Условие задания = Дословно процитируйте из текста о гибели Юрия Крымова отрезок от слов «В сентябре 1941» по слова «и предсмертное письмо.» включительно.

Разные мысли одолевали Исаева. Задумываясь над тем, что он стремился сделать, Алексей Михайлович понимал — БИ не единственное, что он успел за свои тридцать пять лет.

Глава третьяВЕРШИНА

12. Возвращение

Уральский период работы закончился, и ОКБ Болховитинова возвратилось домой. Там, в эвакуации, этих минут ждали долго, но, дождавшись, ощутили не только радость. Приехав домой, Исаев получил известие о гибели Крымова.

«Слухи о смерти Юрия Крымова дошли до Москвы с той неправдоподобной быстротой, которой подчас обладают только дурные вести, — писал Юрий Лебединский. — Но слухи были противоречивы, обстоятельства гибели излагались по-разному, и нас радовали эти противоречия, как признак недостоверности слухов, — не очень хотелось им верить».

Работая на Урале, Алексей Михайлович никаких известий о Крымове не получал и никаких, даже противоречивых, слухов не слыхал. Подобно родным Крымова его родители находились в эвакуации. И вот теперь это тяжкое, неожиданное известие…

В эти дни Исаев много думал о своем дорогом друге. В тяжкую пору Юрий оказался таким же, каким был всю жизнь, — честным, последовательным, твердым, отважным. На фронт рванулся стремительно. 25 июня 1941 года, на четвертый день вой-ны, уже был пассажиром воинского эшелона. Много писал домой. Опубликовал очерк в «Правде». Среди товарищей по оружию увидел героев той будущей книги о войне, которую так и не успел написать.

В сентябре 1941 года связь с Крымовым оборвалась, но два с половиной года еще держалась глубокая вера в чудо его возвращения. А его уже давно не было в живых. Сентябрьский бой под украинским селом Богодуховка, когда с группой товарищей Крымов пытался вырваться из окружения, стал его последним боем. Письмо, залитое кровью, пробитое штыком (на теле убитого Крымова оказалось семь штыковых ран), — последние строки, написанные писателем. Верить во все это было трудно. И когда пронесся слух, что Крымов в партизанах, ему поверили все. Поверили прежде всего потому, что хотели поверить.

После освобождения села Богодуховка колхозник, нашедший тело Крымова, передал военкому все документы, найденные при убитом. Сомневаться больше не приходилось. Среди документов было и предсмертное письмо.

Криминалисты сумели прочитать казалось бы навсегда утраченный текст. Вместе с другими фронтовыми письмами Крымова оно было опубликовано в 1944 году в книге, составившей полное собрание сочинений Крымова. Напечатанная мелким шрифтом на плохой бумаге, эта книга выглядит памятником, который поставили погибшему бойцу его товарищи по оружию.

«Они не предназначены для печати», — писал о фронтовых письмах Крымова Александр Крон, подчеркивая, что перед читателем «документ эпохи, раскрывающий человека, чья жизнь и смерть дают повод для серьезных обобщений».

Узнав о смерти друга, Исаев почувствовал себя осиротевшим.

Фрагмент данных =
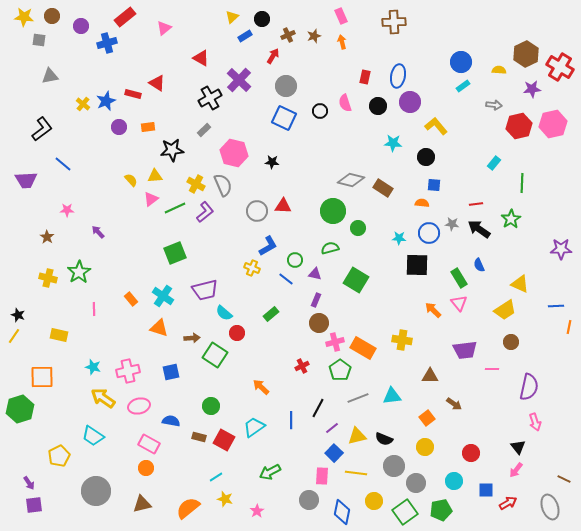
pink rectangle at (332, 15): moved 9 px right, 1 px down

Результат задания =
В сентябре 1941 года связь с Крымовым оборвалась, но два с половиной года еще держалась глубокая вера в чудо его возвращения. А его уже давно не было в живых. Сентябрьский бой под украинским селом Богодуховка, когда с группой товарищей Крымов пытался вырваться из окружения, стал его последним боем. Письмо, залитое кровью, пробитое штыком (на теле убитого Крымова оказалось семь штыковых ран), — последние строки, написанные писателем. Верить во все это было трудно. И когда пронесся слух, что Крымов в партизанах, ему поверили все. Поверили прежде всего потому, что хотели поверить.

После освобождения села Богодуховка колхозник, нашедший тело Крымова, передал военкому все документы, найденные при убитом. Сомневаться больше не приходилось. Среди документов было и предсмертное письмо.